Any such act or omission together with all related acts or omissions shall be considered one Incident and be subject to the same Limit of Liability.
Exhibit A at 11. Negligent medical treatment certainly qualifies as an act or omission in the "rendering or failure to render services by the insured." Therefore, comparing the allegations set forth in the Underlying Complaint, taking into account the Notice of Claim, with the Policy, the Court finds that a potential exists for facts ultimately proved at trial to fall within coverage of the Policy. Accordingly, the Court grants summary judgment in favor of the Plaintiffs.
II. The Great Divide Insurance Policy is Unambiguous
In the alternative, Plaintiffs assert that the Policy is ambiguous, and as such must be resolved in their favor. Specifically, Plaintiffs assert that while the terms of the Professional Liability Policy make clear that coverage exists only within the policy period, the same limitation is not imposed on "incidents" covered by the policy.

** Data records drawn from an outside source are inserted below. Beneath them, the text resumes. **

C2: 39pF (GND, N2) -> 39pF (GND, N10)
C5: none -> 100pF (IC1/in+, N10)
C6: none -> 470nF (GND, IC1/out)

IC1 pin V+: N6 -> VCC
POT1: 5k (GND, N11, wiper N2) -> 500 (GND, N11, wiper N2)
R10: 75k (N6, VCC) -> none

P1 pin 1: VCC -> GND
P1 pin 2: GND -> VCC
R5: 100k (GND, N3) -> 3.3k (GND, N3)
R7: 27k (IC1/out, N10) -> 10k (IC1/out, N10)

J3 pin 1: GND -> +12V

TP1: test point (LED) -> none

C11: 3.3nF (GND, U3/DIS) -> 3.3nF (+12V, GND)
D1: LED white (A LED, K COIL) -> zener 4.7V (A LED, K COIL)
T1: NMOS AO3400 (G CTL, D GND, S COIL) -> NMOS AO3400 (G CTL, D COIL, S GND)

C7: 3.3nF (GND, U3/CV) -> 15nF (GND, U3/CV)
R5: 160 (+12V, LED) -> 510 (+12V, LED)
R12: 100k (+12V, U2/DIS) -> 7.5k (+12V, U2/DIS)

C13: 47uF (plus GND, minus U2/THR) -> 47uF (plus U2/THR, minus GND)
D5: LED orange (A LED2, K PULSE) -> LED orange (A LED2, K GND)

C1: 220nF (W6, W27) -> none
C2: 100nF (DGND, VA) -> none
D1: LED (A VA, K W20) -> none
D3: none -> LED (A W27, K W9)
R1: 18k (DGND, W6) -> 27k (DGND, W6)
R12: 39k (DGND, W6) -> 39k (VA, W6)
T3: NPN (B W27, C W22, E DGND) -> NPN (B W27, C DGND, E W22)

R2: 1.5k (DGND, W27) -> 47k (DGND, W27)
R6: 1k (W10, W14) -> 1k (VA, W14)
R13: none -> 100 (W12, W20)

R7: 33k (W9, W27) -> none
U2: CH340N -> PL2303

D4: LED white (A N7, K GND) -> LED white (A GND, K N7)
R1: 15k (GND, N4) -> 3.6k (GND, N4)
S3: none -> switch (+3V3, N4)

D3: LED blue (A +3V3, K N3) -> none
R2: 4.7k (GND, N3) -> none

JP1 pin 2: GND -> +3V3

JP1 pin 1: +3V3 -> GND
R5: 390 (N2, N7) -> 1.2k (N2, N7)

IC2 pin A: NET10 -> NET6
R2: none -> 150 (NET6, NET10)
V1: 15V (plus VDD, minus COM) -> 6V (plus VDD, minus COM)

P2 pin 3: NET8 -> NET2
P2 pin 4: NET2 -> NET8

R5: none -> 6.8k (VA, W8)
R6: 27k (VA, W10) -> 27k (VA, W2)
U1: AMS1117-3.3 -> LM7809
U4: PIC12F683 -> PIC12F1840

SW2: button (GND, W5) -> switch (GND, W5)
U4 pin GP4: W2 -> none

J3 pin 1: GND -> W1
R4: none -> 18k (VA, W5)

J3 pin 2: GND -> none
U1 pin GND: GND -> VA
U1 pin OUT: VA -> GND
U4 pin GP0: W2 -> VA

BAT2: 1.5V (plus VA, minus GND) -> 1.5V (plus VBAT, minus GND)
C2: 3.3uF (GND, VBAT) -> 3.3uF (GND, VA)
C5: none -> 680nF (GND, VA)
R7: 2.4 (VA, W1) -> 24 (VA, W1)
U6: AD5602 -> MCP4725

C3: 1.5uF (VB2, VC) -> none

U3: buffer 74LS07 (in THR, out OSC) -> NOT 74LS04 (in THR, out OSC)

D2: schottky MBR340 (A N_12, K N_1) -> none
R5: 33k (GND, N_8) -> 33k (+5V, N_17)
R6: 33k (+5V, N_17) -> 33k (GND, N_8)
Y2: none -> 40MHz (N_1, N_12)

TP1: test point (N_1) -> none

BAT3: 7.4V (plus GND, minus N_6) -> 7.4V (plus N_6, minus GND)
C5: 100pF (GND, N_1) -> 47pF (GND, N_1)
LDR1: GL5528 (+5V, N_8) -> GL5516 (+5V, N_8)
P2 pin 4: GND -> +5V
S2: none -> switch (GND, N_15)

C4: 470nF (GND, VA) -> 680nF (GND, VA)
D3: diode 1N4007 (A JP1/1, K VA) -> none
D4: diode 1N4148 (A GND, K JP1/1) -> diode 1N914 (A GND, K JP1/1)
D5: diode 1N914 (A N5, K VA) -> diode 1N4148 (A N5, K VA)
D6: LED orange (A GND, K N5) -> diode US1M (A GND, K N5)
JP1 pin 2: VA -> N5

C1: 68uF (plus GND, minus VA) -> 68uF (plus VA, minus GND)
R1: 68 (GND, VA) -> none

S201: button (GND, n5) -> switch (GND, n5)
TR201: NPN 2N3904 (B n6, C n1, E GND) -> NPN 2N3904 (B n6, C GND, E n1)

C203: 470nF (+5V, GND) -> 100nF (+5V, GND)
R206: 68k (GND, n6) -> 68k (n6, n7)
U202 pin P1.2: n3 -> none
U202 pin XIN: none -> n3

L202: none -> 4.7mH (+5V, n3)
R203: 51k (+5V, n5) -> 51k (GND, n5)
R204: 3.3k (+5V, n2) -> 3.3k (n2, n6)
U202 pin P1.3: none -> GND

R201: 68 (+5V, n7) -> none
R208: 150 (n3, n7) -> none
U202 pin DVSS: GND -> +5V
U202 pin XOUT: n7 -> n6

While the Court recognizes that ambiguities indeed must be resolved in favor of the insured, no ambiguity exists in this matter. The insurance contract must be evaluated as a whole. See e.g. Maine Drilling &Blasting, Inc. v. Insurance Co. of North America, 665 A.2d 671, 675 (Me. 1995). The Policy clearly states that it covers: "all sums which the Insured shall become legally obligated to pay as Damages because of Bodily Injury or Property Damage caused by an Incident or Personal Injury. . . which occurs during the Policy Period." Exhibit A at 1 (emphasis in original). The Policy eventually proceeds to define the term of art "incident." See Exhibit A at 11. Although the Policy does not repeat that an incident giving rise to coverage must occur during the Policy Period, when evaluating the Policy as a whole, it is clear that such a limitation exists.
CONCLUSION
For the foregoing reasons, the Plaintiffs Dr. William V. Coppolla Inc. and Dr. Jeremiah LaBree's Motion for Summary Judgment is granted. The existence of facts regarding dates of Ms. Hooper's treatment within the Policy Period, detailed in the Notice of Claim, and known to both parties, establishes a potential for the allegations of the Underlying Complaint to fall within the coverage of the Great Divide Insurance Policy. Defendant Great Divide's Motion for Summary Judgment is denied.
The Clerk is requested to enter this Order on the docket for this case by incorporating it by reference. M.R. Civ. P. 79(a).